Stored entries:
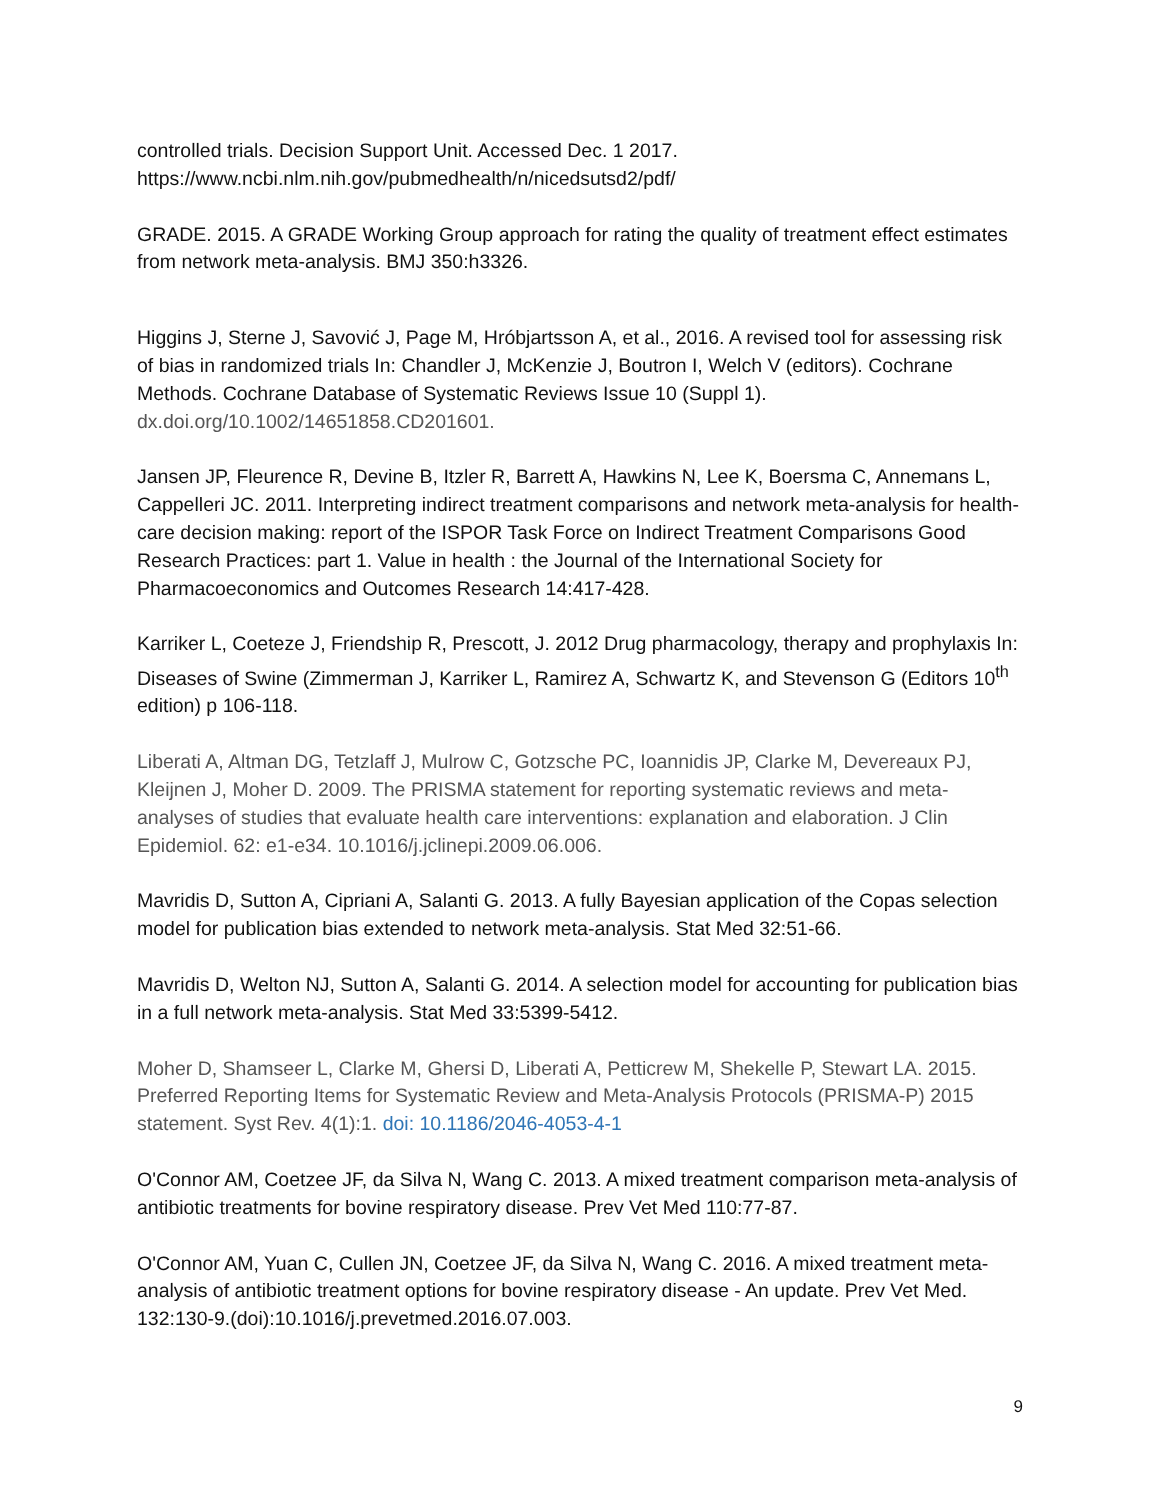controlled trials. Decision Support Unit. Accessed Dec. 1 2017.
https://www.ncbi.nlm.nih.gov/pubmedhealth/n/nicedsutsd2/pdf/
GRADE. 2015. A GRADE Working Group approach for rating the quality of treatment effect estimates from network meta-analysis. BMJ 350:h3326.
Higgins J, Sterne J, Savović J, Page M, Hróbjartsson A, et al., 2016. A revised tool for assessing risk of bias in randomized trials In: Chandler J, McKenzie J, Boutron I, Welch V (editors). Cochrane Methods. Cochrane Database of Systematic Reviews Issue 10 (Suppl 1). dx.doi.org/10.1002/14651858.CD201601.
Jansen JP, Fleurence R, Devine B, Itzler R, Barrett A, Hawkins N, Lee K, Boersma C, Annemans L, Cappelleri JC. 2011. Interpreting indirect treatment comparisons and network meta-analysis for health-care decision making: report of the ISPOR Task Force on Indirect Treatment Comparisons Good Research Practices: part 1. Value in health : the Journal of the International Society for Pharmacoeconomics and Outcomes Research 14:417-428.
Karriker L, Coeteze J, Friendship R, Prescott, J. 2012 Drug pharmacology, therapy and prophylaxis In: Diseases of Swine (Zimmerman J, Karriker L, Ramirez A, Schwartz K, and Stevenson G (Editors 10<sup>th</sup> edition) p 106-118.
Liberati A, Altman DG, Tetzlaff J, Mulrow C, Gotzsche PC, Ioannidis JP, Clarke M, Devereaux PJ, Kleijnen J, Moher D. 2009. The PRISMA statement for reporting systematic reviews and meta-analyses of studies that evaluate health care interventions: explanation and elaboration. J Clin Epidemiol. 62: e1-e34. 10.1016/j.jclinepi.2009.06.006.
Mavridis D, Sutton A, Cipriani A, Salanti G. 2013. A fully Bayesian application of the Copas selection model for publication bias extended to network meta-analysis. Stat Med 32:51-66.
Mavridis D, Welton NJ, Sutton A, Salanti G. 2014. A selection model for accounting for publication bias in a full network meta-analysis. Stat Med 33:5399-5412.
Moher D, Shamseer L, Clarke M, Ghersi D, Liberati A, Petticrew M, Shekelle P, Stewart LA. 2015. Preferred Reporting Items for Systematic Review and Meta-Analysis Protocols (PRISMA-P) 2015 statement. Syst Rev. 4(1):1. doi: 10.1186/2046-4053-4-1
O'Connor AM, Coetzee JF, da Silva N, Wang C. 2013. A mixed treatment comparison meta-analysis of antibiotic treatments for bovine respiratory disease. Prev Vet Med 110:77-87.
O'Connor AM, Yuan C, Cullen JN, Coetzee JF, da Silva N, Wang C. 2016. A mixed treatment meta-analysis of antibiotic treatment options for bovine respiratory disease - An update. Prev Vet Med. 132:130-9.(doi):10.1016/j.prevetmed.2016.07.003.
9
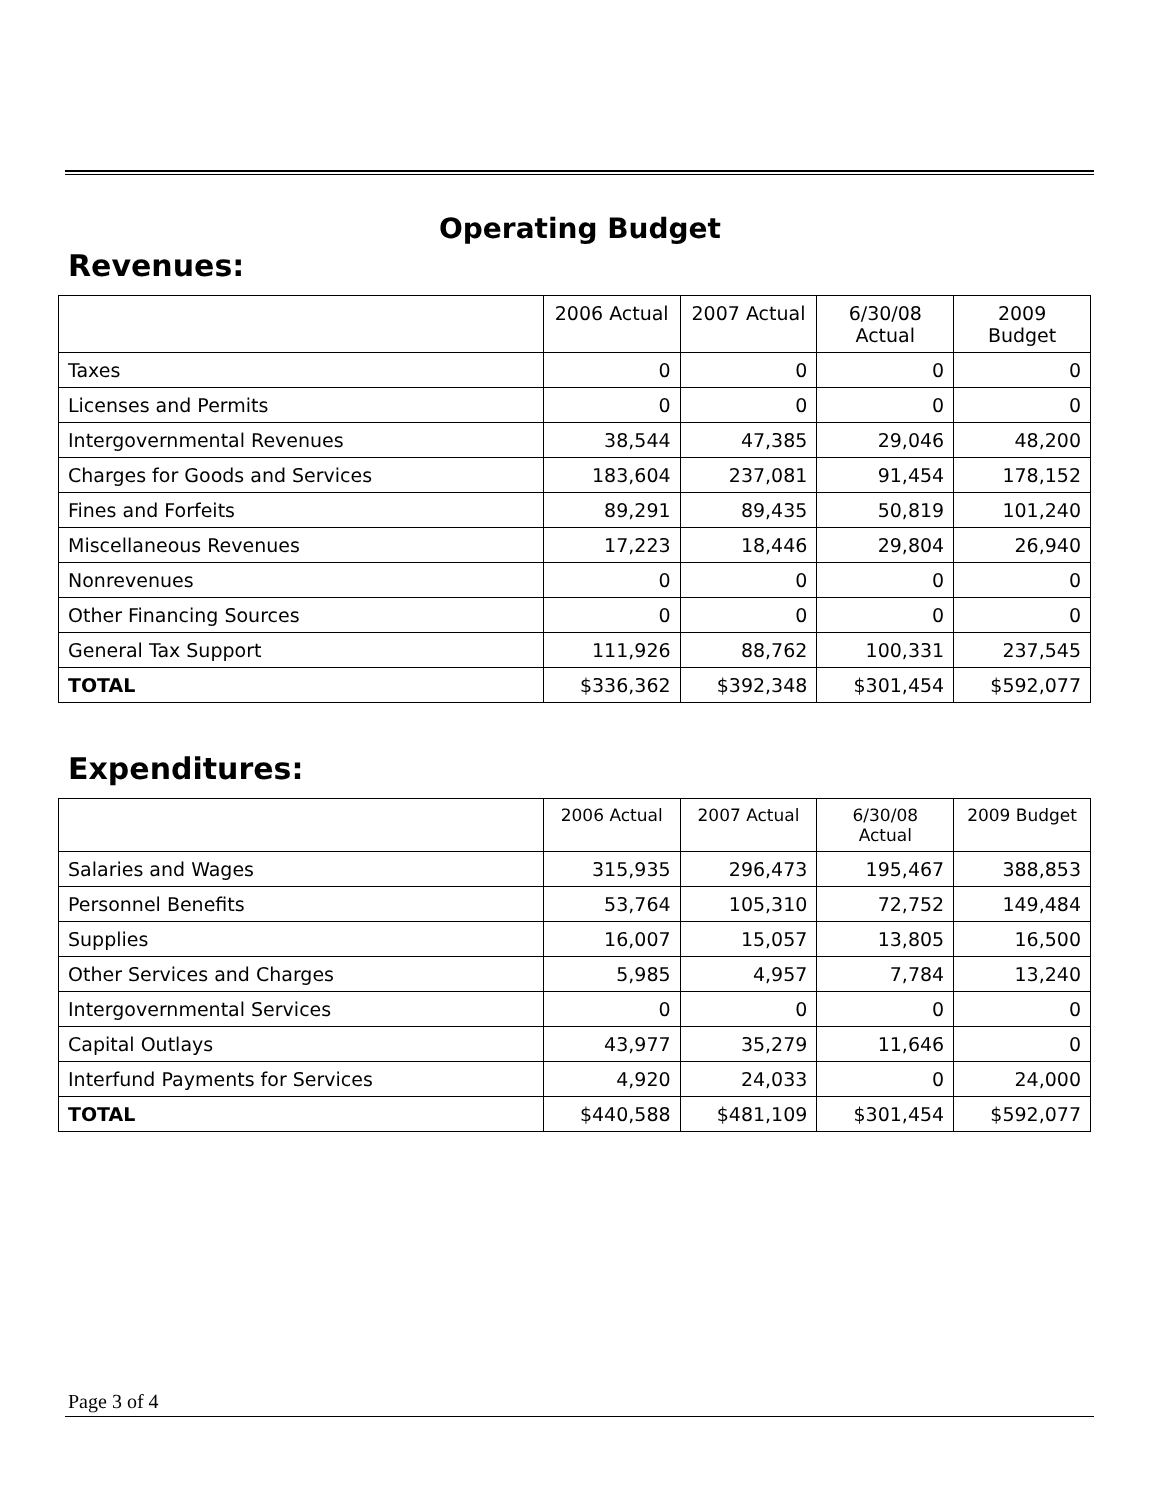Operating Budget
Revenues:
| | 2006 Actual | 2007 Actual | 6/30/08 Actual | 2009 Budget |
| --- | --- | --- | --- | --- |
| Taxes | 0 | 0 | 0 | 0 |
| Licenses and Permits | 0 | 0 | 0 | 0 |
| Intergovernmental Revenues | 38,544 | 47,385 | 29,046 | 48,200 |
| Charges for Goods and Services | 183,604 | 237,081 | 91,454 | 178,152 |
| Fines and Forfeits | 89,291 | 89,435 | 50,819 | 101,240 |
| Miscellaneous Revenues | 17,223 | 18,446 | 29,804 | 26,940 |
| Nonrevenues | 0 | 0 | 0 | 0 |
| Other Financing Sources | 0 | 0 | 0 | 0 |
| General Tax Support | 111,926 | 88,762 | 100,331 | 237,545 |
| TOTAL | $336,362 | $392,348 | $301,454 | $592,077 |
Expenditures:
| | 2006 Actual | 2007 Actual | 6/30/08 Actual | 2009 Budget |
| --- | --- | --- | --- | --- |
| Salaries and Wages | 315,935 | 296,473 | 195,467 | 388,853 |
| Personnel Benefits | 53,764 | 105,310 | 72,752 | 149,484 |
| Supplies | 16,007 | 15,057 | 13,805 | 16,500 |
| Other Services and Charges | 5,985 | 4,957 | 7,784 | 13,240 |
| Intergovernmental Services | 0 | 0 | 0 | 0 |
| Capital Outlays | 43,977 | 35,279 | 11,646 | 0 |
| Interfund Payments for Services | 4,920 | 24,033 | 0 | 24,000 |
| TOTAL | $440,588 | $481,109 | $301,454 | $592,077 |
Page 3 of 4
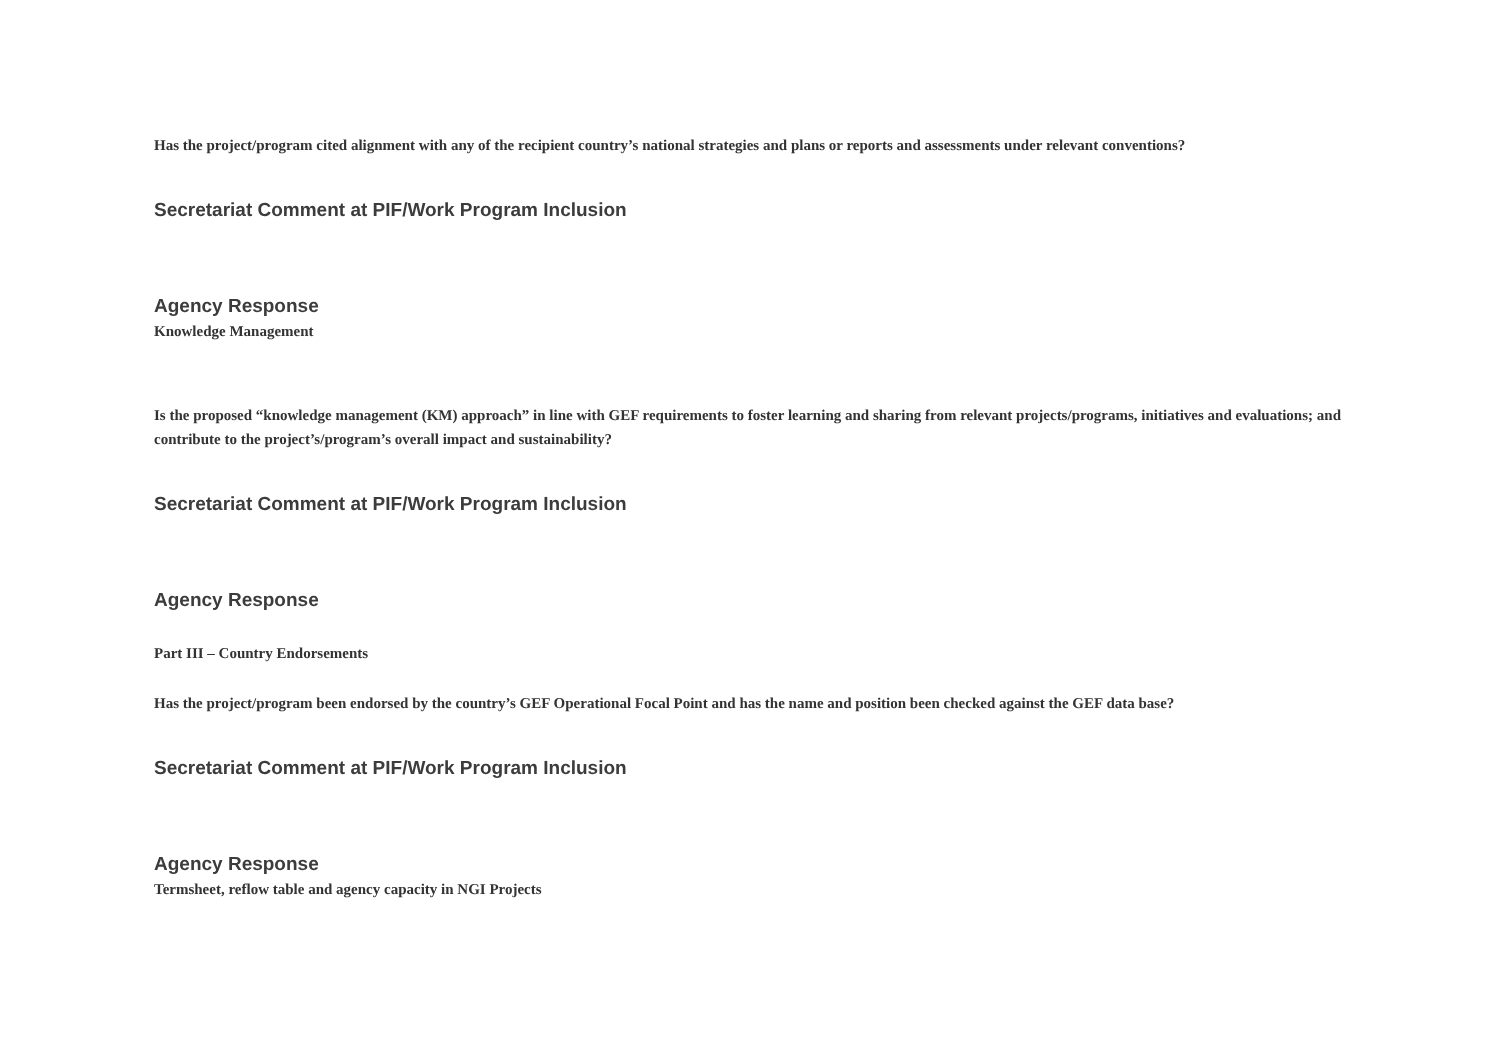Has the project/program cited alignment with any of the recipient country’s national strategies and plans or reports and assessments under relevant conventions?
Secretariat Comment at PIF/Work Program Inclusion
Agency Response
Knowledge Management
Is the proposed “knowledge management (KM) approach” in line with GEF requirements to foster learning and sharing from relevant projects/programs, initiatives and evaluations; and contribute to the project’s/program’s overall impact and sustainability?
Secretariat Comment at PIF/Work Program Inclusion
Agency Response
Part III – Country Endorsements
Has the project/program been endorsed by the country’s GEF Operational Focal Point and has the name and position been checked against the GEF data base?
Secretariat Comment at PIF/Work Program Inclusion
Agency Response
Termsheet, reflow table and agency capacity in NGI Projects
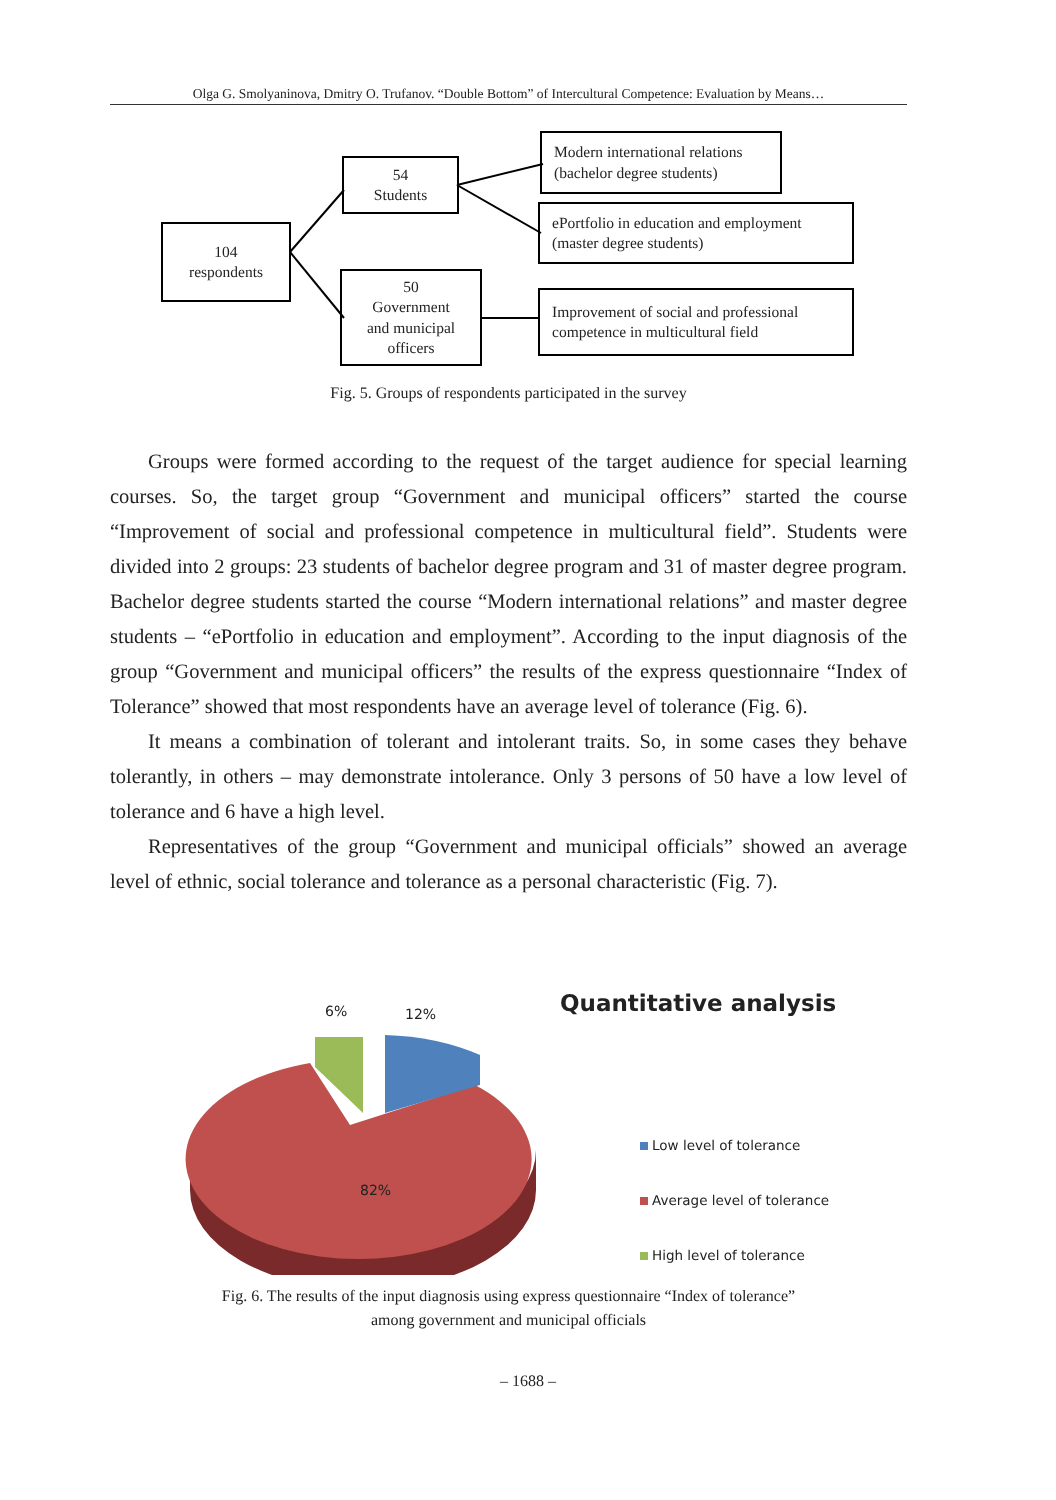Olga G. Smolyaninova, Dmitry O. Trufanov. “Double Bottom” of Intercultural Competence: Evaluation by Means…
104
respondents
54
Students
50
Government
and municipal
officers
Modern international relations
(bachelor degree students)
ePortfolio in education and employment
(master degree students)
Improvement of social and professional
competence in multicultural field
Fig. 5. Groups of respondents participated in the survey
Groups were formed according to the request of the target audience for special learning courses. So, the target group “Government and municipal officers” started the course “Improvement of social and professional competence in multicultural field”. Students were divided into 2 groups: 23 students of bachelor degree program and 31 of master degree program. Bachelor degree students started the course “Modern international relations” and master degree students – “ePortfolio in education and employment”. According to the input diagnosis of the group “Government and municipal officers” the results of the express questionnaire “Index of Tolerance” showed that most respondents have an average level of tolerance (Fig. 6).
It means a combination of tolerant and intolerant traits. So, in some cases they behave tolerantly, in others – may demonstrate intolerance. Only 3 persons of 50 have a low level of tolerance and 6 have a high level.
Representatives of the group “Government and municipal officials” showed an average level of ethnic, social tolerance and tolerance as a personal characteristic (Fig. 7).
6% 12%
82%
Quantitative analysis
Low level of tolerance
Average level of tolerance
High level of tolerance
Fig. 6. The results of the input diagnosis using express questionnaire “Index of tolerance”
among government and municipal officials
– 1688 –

# TRY IT:
Restate word for word the lines of the data above, starting at the line containing "91,454 | 178,152 |" and ending at the line containing "Page 3 of 4", both included, and nothing more.

# WRITTEN RESPONSE:
| Charges for Goods and Services | 183,604 | 237,081 | 91,454 | 178,152 |
| Fines and Forfeits | 89,291 | 89,435 | 50,819 | 101,240 |
| Miscellaneous Revenues | 17,223 | 18,446 | 29,804 | 26,940 |
| Nonrevenues | 0 | 0 | 0 | 0 |
| Other Financing Sources | 0 | 0 | 0 | 0 |
| General Tax Support | 111,926 | 88,762 | 100,331 | 237,545 |
| TOTAL | $336,362 | $392,348 | $301,454 | $592,077 |
Expenditures:
| | 2006 Actual | 2007 Actual | 6/30/08 Actual | 2009 Budget |
| --- | --- | --- | --- | --- |
| Salaries and Wages | 315,935 | 296,473 | 195,467 | 388,853 |
| Personnel Benefits | 53,764 | 105,310 | 72,752 | 149,484 |
| Supplies | 16,007 | 15,057 | 13,805 | 16,500 |
| Other Services and Charges | 5,985 | 4,957 | 7,784 | 13,240 |
| Intergovernmental Services | 0 | 0 | 0 | 0 |
| Capital Outlays | 43,977 | 35,279 | 11,646 | 0 |
| Interfund Payments for Services | 4,920 | 24,033 | 0 | 24,000 |
| TOTAL | $440,588 | $481,109 | $301,454 | $592,077 |
Page 3 of 4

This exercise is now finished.